When your land line telephone service goes wonky on you -- no dial tone, noise, whatever -- you want to be certain that it's the telephone company's fault before you call them for service. The best, quickest way to make sure is to disconnect the phone company's wire pair from your dwelling, and connect a known-good telephone set directly to the company's phone line. If the problem persists with that arrangement, you know that it's the phone company's problem, and you can call them for service without fear of being dinged for a hefty service charge.
You'll need to get at the telephone line connection box on the outside of your house. Here's a view of mine; it's at the side of the house under the carport.
That's an ancient Northern Telecom rig. To open it, you force the cover's sides outward slightly at the bottom, then slide the cover off upward. And here's a view of the box's innards.
The phone line connections will be obvious. A 3/8" nutdriver is needed for the terminals shown in the above photo. Undo the connections to free the phone company's two wires from the house. Then all you need is a rig like this.

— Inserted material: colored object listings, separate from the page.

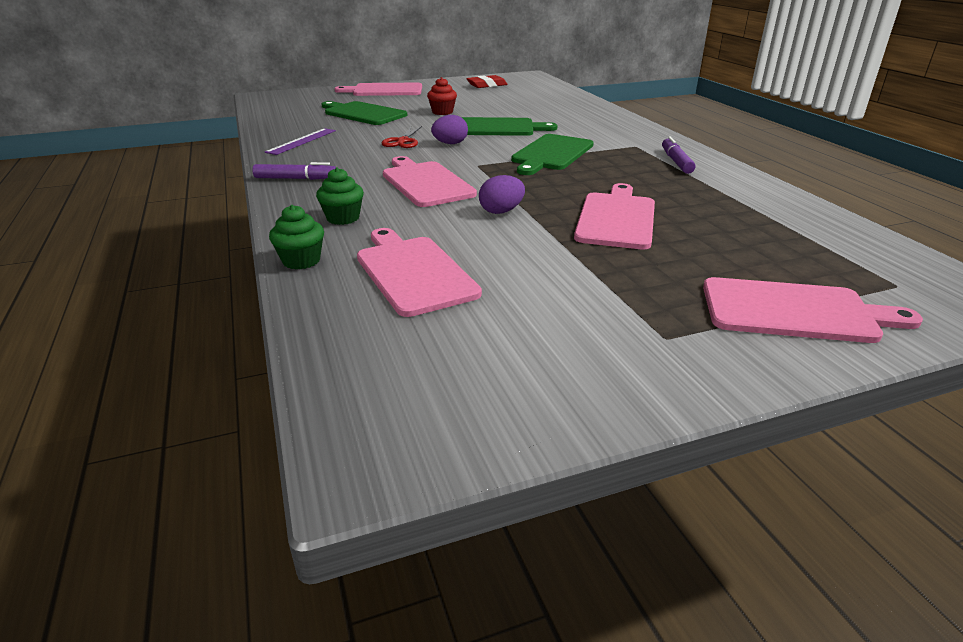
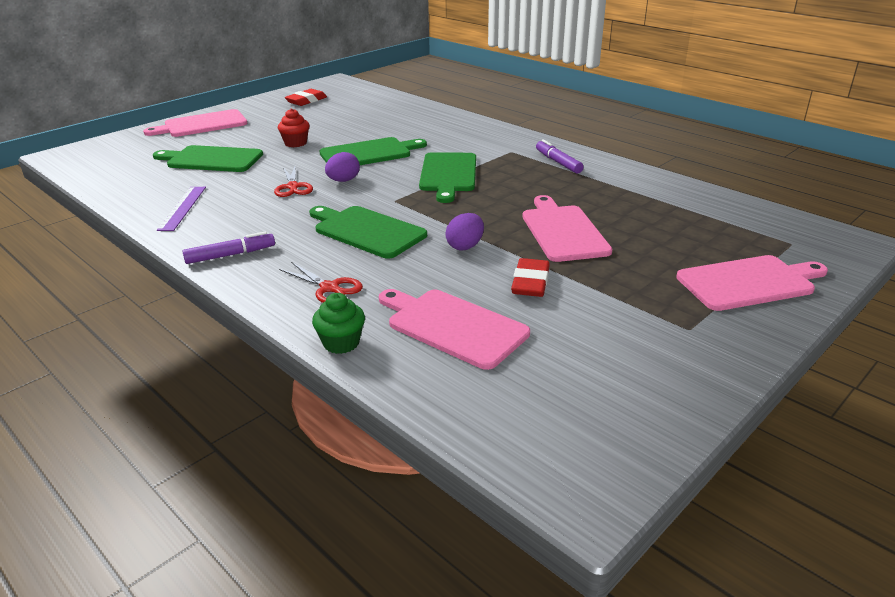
camera: 25 degrees left, 0 degrees up
(343, 218) = (330, 288): green cupcake -> red scissors
(426, 183) = (367, 231): pink cutting board -> green cutting board
(531, 254) = (530, 282): none -> red eraser

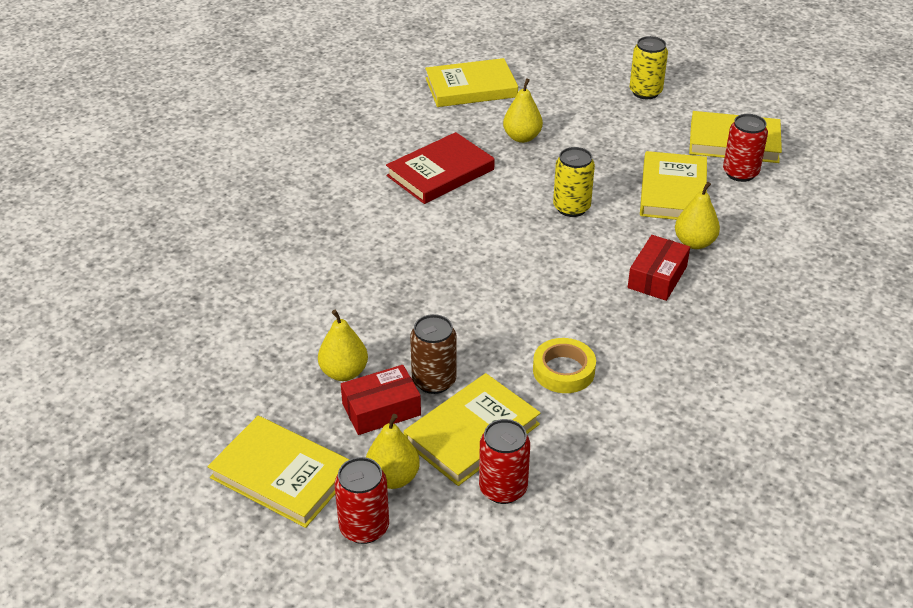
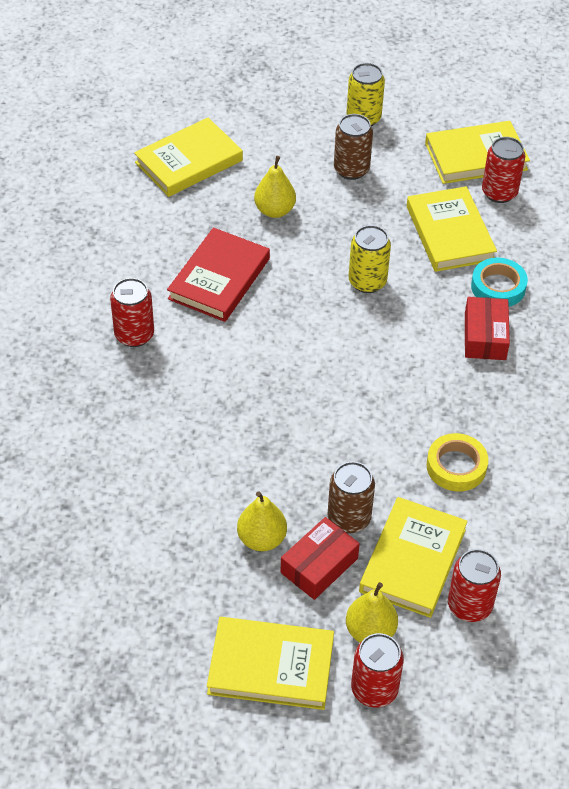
camera: 25 degrees left, 10 degrees up
(341, 193) = (134, 335): none -> red can
(610, 125) = (351, 170): none -> brown can
(694, 243) = (498, 287): yellow pear -> turquoise tape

Just a regular phone jack box with the cover removed, and two alligator clip leads. Connect the free ends of the test leads to the phone company's wires, plug in your phone set and see what you get. If you get a normal dial tone instead of whatever symptom you were experiencing, then you know that the trouble is in your house's phone wiring, or in a piece of equipment that you have connected inside. If you get the same symptom that you had before, you know that the trouble is with the phone company, and you can confidently call them and tell them so.